Nella notte tra lunedì e martedì un uomo è morto per il freddo a Milano. Era un clochard, e faceva parte di un gruppo di persone senza fissa dimora che abitualmente si trova nelle parti della stazione centrale, in via Vittorio Pisani.
È il primo morto causato dall’ondata di freddo siberiano che sta colpendo l’Italia. Ma come si può evitare che i clochard perdano la vita per il freddo? “Da quando abbiamo cominciato la nostra attività di prevenzione ad oggi la situazione è molto cambiata”, spiega ad Agi Mario Furlan, 53 anni, che nel 1994 a Milano ha fondato City Angels, una rete di volontari che ad oggi conta 500 persone attive in 20 città Italiane. “Milano è la città più preparata alla gestione delle emergenze del freddo: oramai è raro che qualcuno muoia in strada per le basse temperature, ma può succedere. È per questo che propongo che per i soggetti più a rischio ci sia un trattamento sanitario obbligatorio dove si obblighi, anche con la forza, di portare i senza tetto ad entrare nelle strutture di accoglienza messe a disposizione dalle istituzioni”.
L’urgenza del Tso, spiega Furlan, è dovuta al fatto che alcuni senza tetto rifiutano di entrare nei centri di accoglienza: “A volte perché ubriachi o sotto effetto di stupefacenti, altre perché non vogliono unirsi agli altri nei centri per vecchie ruggini con alcuni, altre ancora perché non vogliono seguire le regole e gli orari dei centri. O più semplicemente voglia di stare soli. La misura più umanitaria comunque è portarli lì, in qualche modo”. A Milano ci sono circa tremila senza tetto. Il doppio a Roma, che è la città dove ne vivono di più in Italia. Ma se a Milano oramai c’è posto per tutti, a Roma, spiega Furlan, la situazione è molto diversa: “Gli inverni sono meno rigidi, ma soprattutto le amministrazioni comunali finora nono si sono occupate molto del tema quindi si paga un ritardo accumulato negli ultimi anni”.
Furlan, che prima di dedicarsi al volontariato e a City Angels lavorava come giornalista, spiega per che la situazione di oggi per quanto riguarda i senza tetto è molto migliorata: “24 anni fa rispetto ad ora era la preistoria, non c’era molta sensibilità sul tema. E i senza tetto erano circa la metà di quelli che sono in giro oggi”.

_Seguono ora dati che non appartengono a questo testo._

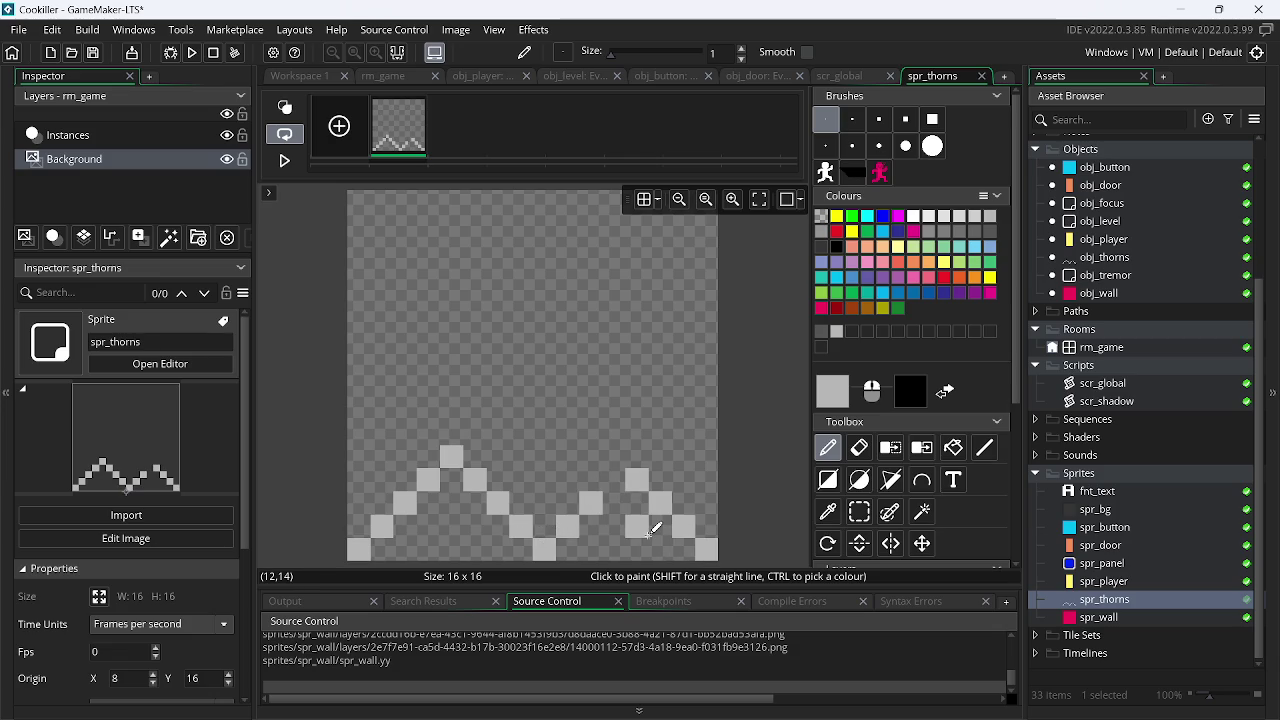
pyautogui.press('ctrl+z')
pyautogui.press('ctrl+z')
pyautogui.press('ctrl+z')
# Add light-grey pixels to the left and right spike slopes near the bottom
pyautogui.click(617, 546)
pyautogui.press('ctrl+z')
pyautogui.click(452, 455)
pyautogui.click(598, 468)
pyautogui.click(613, 456)
pyautogui.click(477, 479)
pyautogui.click(498, 500)
pyautogui.click(567, 500)
# Fill pixels (7,14), (8,14), (7,15), (8,15) and (12,15) with grey
pyautogui.click(522, 523)
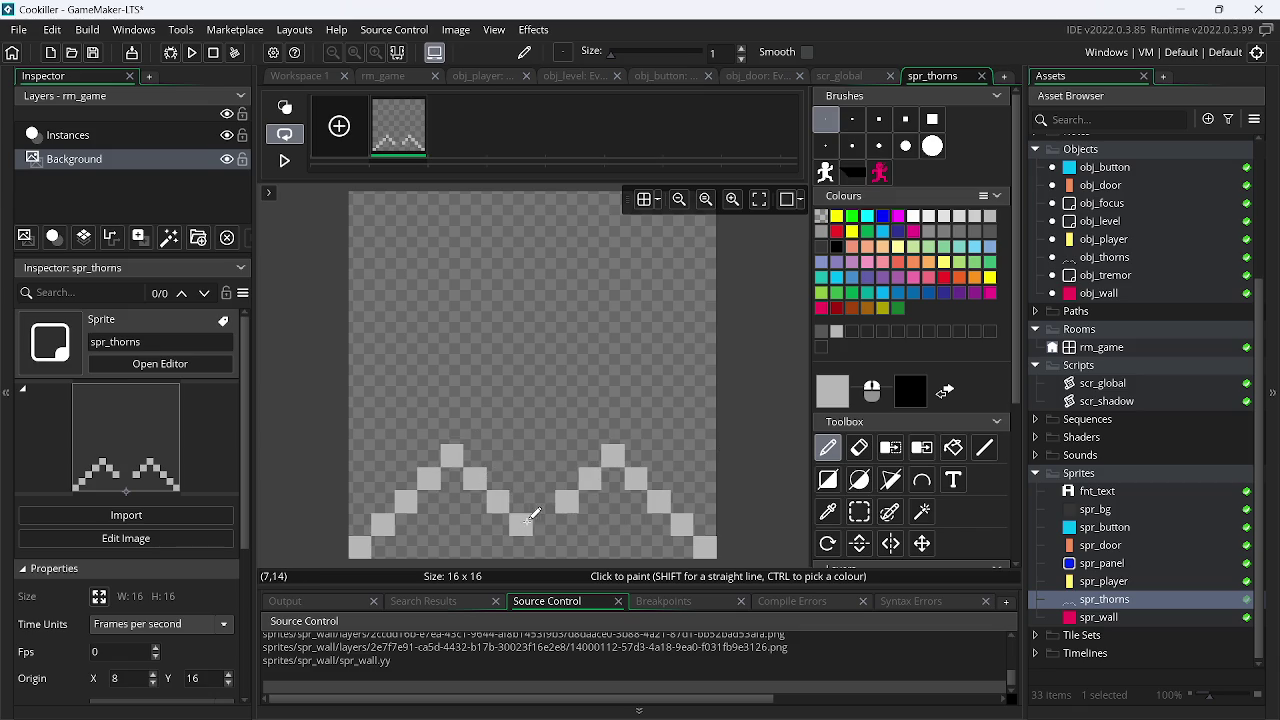
pyautogui.click(545, 525)
pyautogui.click(545, 547)
pyautogui.click(523, 545)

Le organizzazioni come la sua vivono grazie ai sussidi delle istituzioni: 10 euro al giorno, questo è lo standard previsto: “Ma è difficile offrire il massimo delle cure e del sostegno possibile con quella cifra. Servono i soldi per tre pasti e per le cure mediche essenziali, ma è davvero difficile riuscirci”. Quella dei senza tetto vicino la stazione di Milano, la zona dove è morto il clochard l’altra notte, gli è nota: “Lì c’è sempre una colonia di persone, e si rifiutano di andare nei centri di accoglienza da sempre. Andiamo noi da loro per portargli da mangiare. Loro preferiscono stare in strada, non c’è modo di convincerli”, conclude Furlan.